### Problem description
If a line of the records contains the string "Ingresos", copy it out.

(Version comparison data)
------------

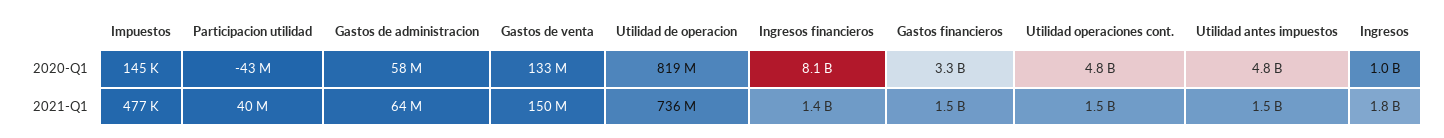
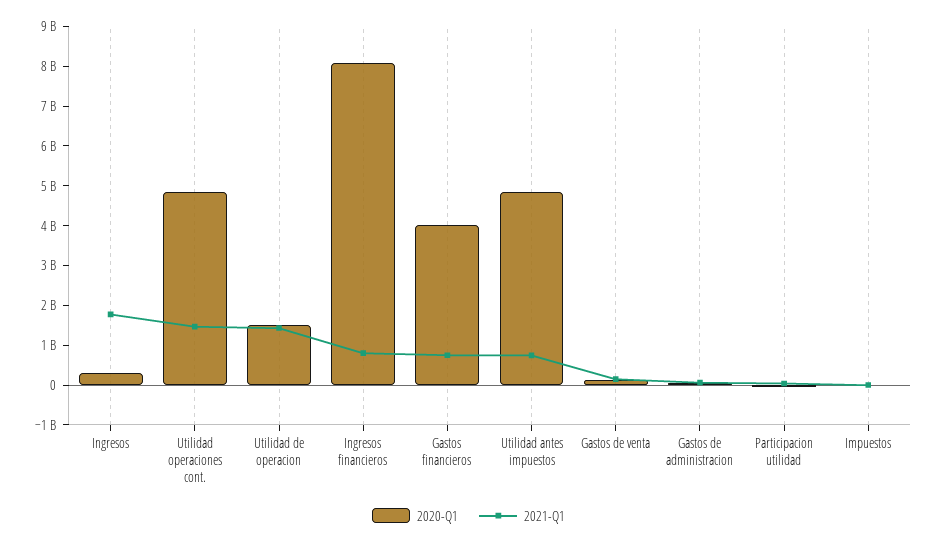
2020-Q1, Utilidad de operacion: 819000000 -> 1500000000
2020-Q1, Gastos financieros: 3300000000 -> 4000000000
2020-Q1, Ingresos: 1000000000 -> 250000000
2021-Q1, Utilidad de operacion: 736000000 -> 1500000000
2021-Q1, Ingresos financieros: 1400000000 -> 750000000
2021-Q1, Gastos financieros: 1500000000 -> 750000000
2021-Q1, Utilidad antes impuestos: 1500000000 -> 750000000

------------

### Output below
2020-Q1, Ingresos: 1000000000 -> 250000000
2021-Q1, Ingresos financieros: 1400000000 -> 750000000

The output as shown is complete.